Publik mulanya mengira sang nenek berasal dari Israel. Namun, wanita paruh baya itu ternyata dari Argentina yang bernama Ester Cunio.

Ester Cunio bercerita bahwa nama Lionel Messi telah menyelamatkan hidupnya saat diculik oleh Hamas.

Saat itu, Ester mengaku kebingungan ketika berkomunikasi dengan para penculik, yakni Hamas karena kendala bahasa.

“Saya mengatakan kepadanya untuk tidak berbicara dengan saya tak mengerti bahasanya,” kata Ester Cunio, dikutip dari Marca.

“Bahasa Arab dan bahasa Ibrani saya buruk. Saya berbicara bahasa Spanyol Argentina, jadi dia bertanya apa itu Argentina.”

Setelah sang penculik bertanya, Ester lantas menjelaskan bahwa dirinya berasal dari negara kelahiran Lionel Messi.

“Saya katakan kepadanya ‘Apakah Anda menonton sepak bola?’ Dia bilang dia menyukainya dan saya katakan kepadanya saya berasal dari negara Messi,” imbuh Ester.

Ester menjelaskan, nama Messi membuat sang penculik memilih untuk berdamai karena ia mengakui juga mengidolakan bintang timnas Argentina itu.

“Dia terkejut dan mengatakan kepada saya bahwa dia mencintai Messi.

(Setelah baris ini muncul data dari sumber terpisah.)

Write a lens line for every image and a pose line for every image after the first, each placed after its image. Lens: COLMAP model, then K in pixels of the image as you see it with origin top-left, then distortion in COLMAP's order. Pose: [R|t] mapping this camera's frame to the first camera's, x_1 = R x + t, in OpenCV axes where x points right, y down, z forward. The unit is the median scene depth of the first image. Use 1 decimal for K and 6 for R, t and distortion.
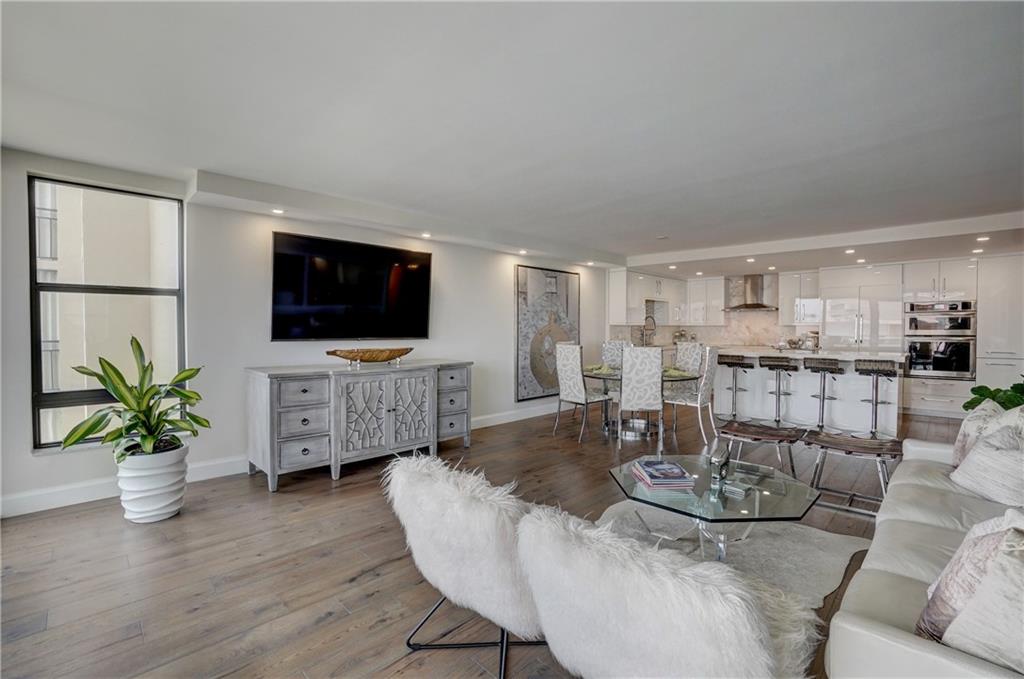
lens RADIAL K [[454.4, 0, 510.7], [0, 454.4, 337.9], [0, 0, 1]] dist [-0.063107, 0.022077]
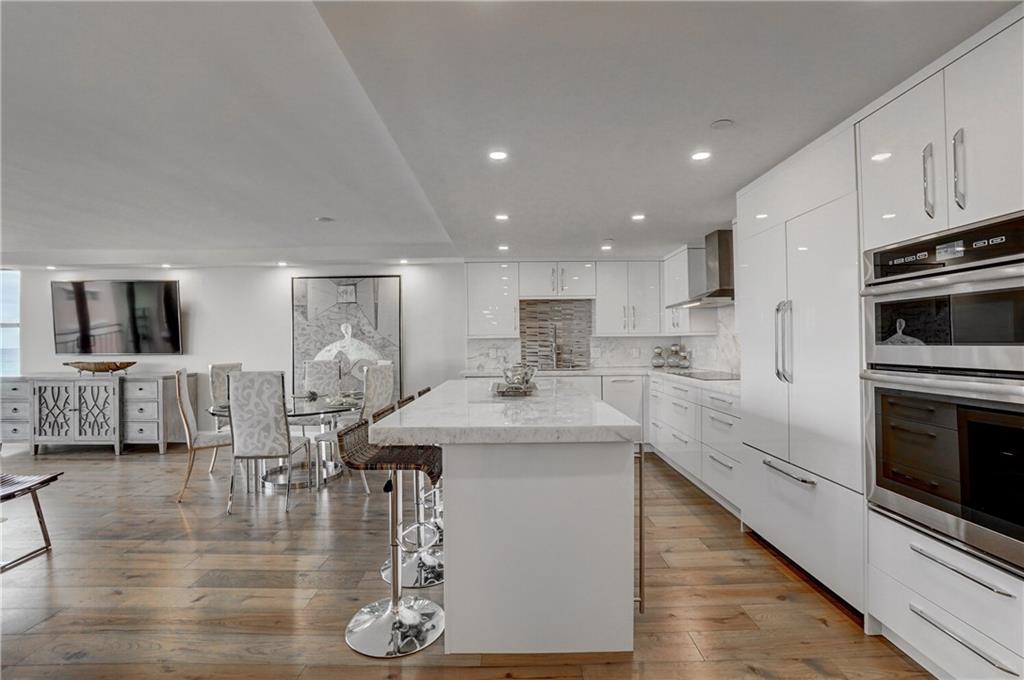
lens RADIAL K [[454.4, 0, 510.7], [0, 454.4, 338.4], [0, 0, 1]] dist [-0.063107, 0.022077]
pose [[0.707537, -0.011891, -0.706576, 0.980153], [-0.006316, 0.999712, -0.023149, -0.015059], [0.706648, 0.020842, 0.707258, 0.656606]]
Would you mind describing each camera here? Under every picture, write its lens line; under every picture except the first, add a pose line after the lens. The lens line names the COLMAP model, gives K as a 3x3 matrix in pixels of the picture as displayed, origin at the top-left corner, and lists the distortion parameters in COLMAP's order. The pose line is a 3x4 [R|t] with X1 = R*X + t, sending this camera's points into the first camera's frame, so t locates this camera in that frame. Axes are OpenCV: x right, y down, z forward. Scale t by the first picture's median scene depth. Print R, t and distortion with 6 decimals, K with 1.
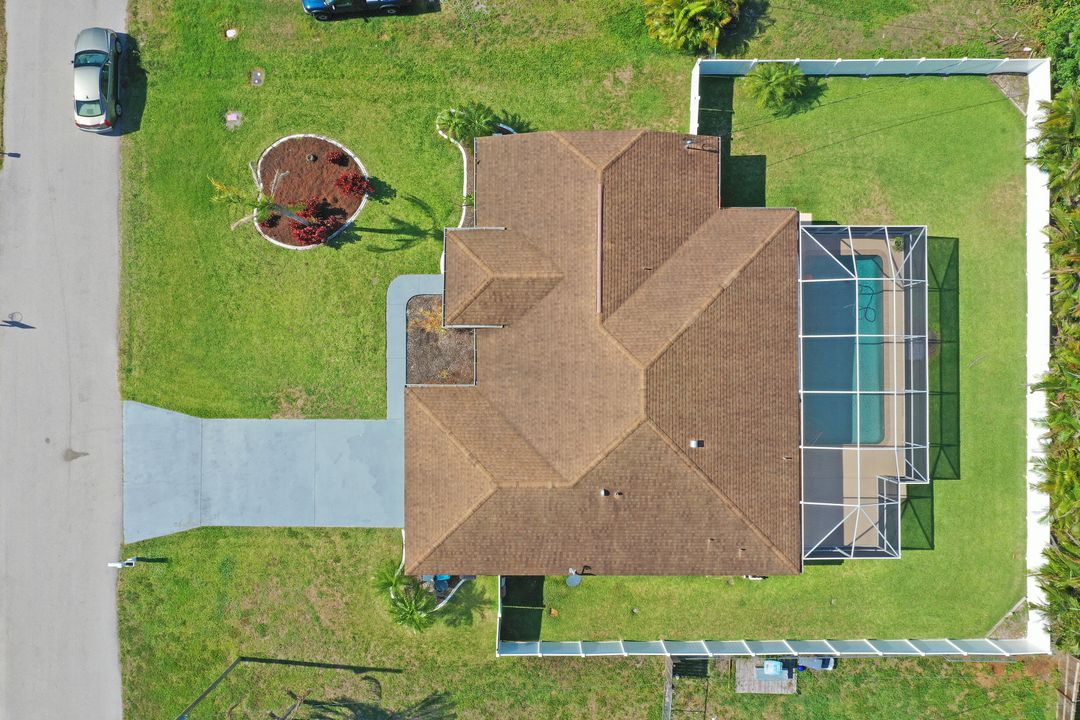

Dia meletakkan tangannya di bahu saya, memberikan senjatanya,” tuturnya.

“Dia lalu menyuruh saya membuat tanda tangan perdamaian dan mereka mengambil foto,” ungkap Ester.

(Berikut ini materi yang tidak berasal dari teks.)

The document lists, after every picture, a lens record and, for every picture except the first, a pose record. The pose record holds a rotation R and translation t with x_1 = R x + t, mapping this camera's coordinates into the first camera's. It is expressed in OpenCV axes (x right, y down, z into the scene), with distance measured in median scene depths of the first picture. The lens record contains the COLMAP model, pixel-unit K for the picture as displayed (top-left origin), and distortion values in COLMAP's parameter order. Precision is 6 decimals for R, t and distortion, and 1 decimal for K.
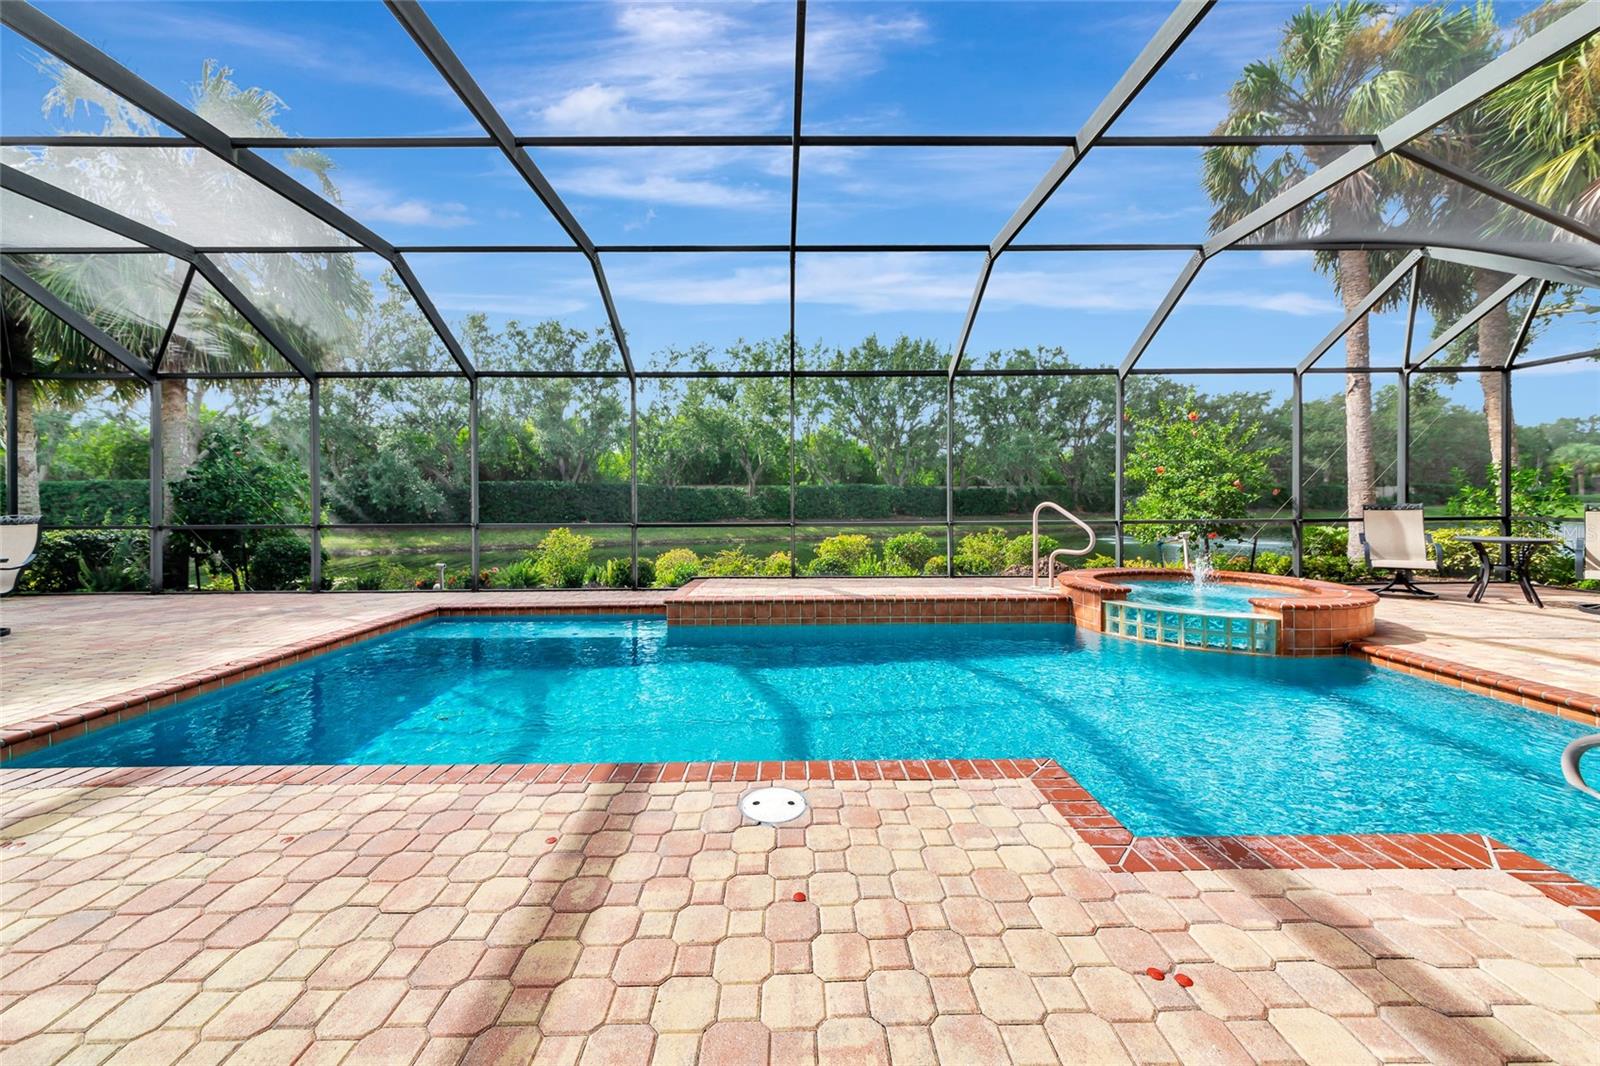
lens RADIAL K [[570.2, 0, 789.6], [0, 570.2, 500.7], [0, 0, 1]] dist [-0.000978, -0.000154]
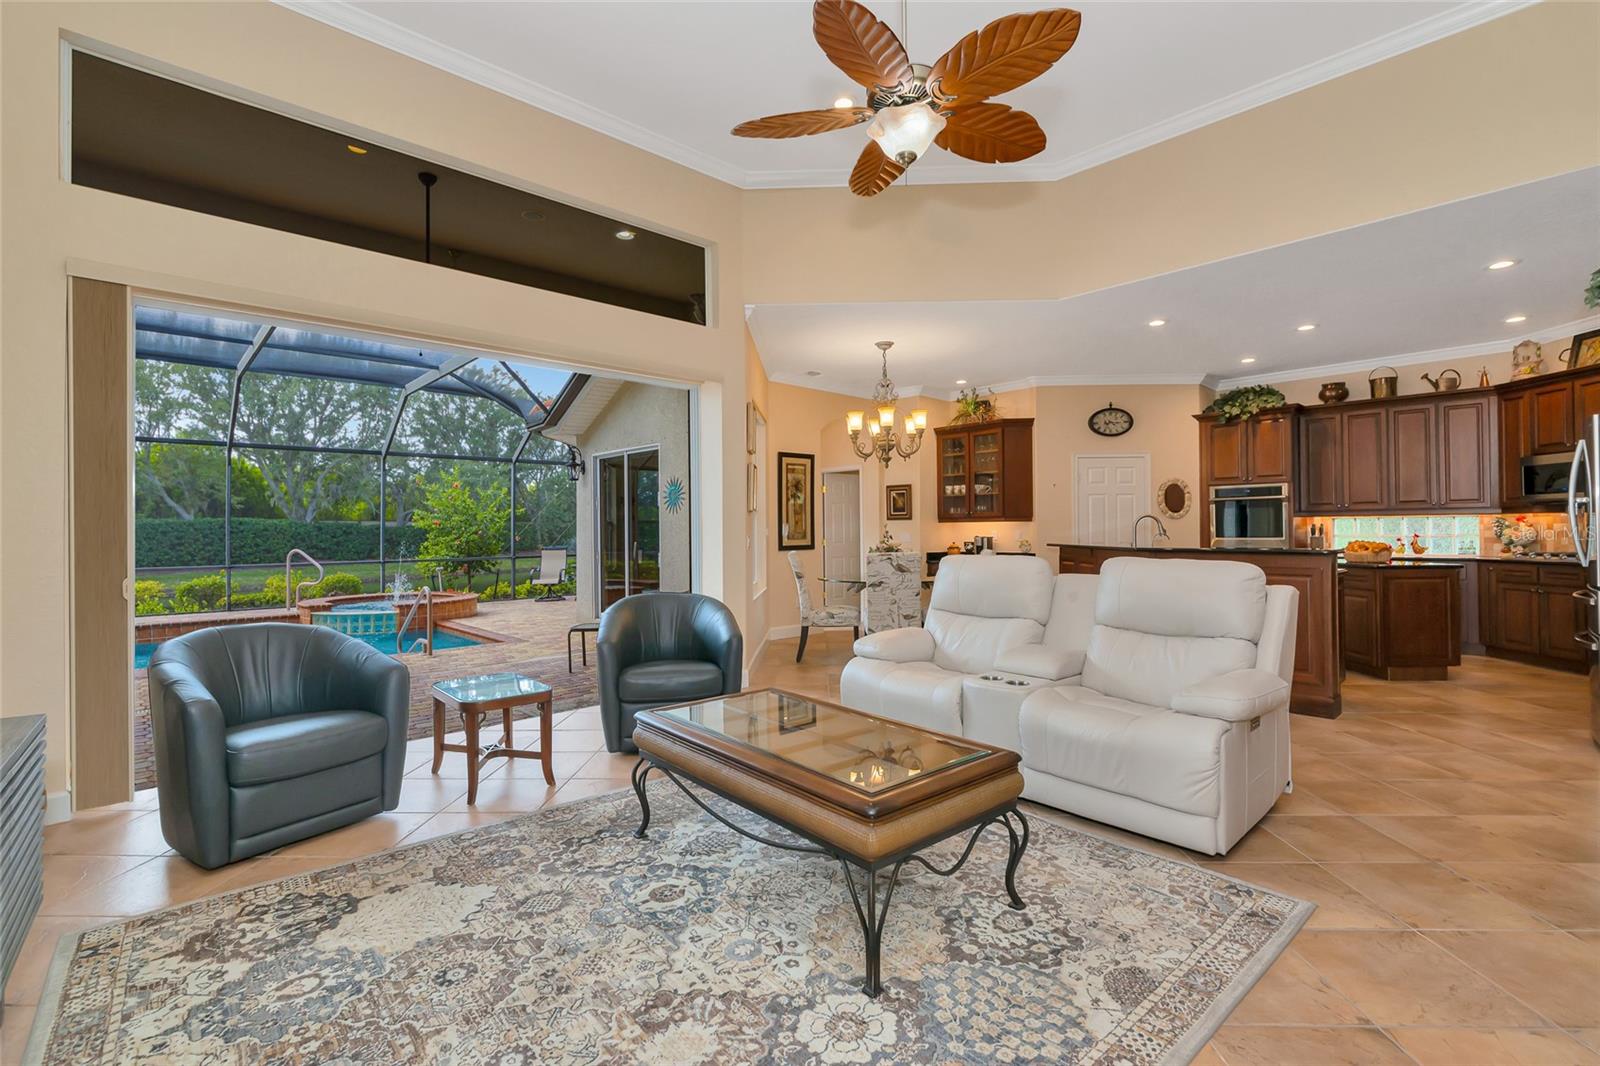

Ester mengungkapkan bahwa dirinya berharap Messi bisa memberikan pertolongan agar keluarganya bisa diselamatkan dari penculikan.

“Sekarang saya berharap jika melihat saya diselamatkan karena nama dia, saya akan memintanya untuk membantu cucu-cucu saya yang masih diculik,” kata dia.

“Mereka adalah anak-anak baik. Nama mereka adalah David dan Ariel,” ujarnya.